When manual medium exchange reaches its limit
Manual medium exchange is often acceptable at small scale, especially during assay development or early feasibility work. But as plate counts rise, manual workflows usually become harder to standardize. Small differences in speed, tip depth, angle, and timing accumulate quickly, and those differences are amplified in fragile 3D cultures. Automated spheroid media exchange can help to improve reproducibility, reduce handling variability, and maintain gentle fluid movement over many repeated wells or plates.

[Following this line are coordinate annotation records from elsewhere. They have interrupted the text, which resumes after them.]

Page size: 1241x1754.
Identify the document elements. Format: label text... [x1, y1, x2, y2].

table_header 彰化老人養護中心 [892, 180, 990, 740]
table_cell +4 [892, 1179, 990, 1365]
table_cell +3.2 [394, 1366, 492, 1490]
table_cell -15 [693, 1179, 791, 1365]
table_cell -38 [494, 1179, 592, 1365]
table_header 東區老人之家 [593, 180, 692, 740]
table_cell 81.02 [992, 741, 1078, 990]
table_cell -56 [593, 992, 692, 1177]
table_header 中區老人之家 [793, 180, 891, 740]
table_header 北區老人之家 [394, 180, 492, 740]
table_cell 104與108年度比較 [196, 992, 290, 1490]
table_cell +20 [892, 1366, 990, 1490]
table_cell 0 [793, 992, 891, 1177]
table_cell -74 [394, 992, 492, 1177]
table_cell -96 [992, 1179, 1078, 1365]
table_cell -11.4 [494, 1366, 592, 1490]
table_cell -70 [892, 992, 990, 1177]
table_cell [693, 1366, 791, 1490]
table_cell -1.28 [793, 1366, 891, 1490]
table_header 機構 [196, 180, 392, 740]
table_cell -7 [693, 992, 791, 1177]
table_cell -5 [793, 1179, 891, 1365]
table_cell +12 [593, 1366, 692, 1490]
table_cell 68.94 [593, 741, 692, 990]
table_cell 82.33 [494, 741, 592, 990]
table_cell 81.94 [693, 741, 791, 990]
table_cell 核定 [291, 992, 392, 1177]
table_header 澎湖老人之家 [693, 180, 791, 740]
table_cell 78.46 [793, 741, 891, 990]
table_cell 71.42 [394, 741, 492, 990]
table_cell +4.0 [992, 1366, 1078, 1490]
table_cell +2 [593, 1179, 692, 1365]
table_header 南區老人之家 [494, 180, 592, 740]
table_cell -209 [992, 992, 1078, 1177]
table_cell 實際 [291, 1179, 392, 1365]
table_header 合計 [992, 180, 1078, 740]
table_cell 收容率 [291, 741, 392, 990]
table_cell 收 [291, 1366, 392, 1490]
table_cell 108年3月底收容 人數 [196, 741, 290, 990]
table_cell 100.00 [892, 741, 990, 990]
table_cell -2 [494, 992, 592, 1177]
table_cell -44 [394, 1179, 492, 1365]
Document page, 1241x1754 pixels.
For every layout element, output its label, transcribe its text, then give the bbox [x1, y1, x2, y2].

That is the main reason automated systems are attractive in spheroid workflows: they do not just save time, they reduce operator-dependent variability. On the current WASH+ product page, we describe a WELLJET-based workflow that aspirates from the liquid surface, leaves a tunable residual volume, and dispenses along the well wall, with compatibility across 96- and 384-well plates and no physical WELLJET retrofit required. We show residual volumes down to 5 µL in Akura(TM) plates and typical processing times of about 2 minutes for 96-well plates and about 5 minutes for 384-well plates.
Conclusion
If you want to change medium in spheroid cultures without losing spheroids, the safest approach is usually not to maximize exchange, but to minimize disturbance. Keep the plate stable, aspirate at the sidewall or exchange ledge, use slow settings, leave a protective residual volume, and refill gently along the wall. Once that manual method is stable, you can optimize toward lower residual volume or higher throughput. If the workflow still depends too heavily on operator skill, that is usually the point where automation becomes worthwhile.
FAQ
Why do spheroids get aspirated during medium exchange?
Usually because the tip is too close to the spheroid, aspiration is too fast, or too much medium is removed. Non-adherent 3D cultures are much more sensitive to local flow and suction than adherent monolayers.
Should I leave some medium behind?
Yes. A defined residual volume is one of the simplest ways to protect spheroids during medium exchange. The optimal amount depends on plate geometry, spheroid stability, and assay needs.
Is 384-well medium exchange harder than 96-well?
Usually yes. Smaller wells are less forgiving, so tip position, speed, and residual volume control matter even more.
Where should I place the pipette tip?
At the side of the well in generic plates, or at the dedicated exchange ledge in specialized spheroid plates. Avoid central, forceful aspiration directly above the spheroid unless a validated protocol specifically calls for it.
When should I consider automation?
When manual exchange causes inconsistent retention, high well-to-well variability, or too much hands-on time across many wells or plates.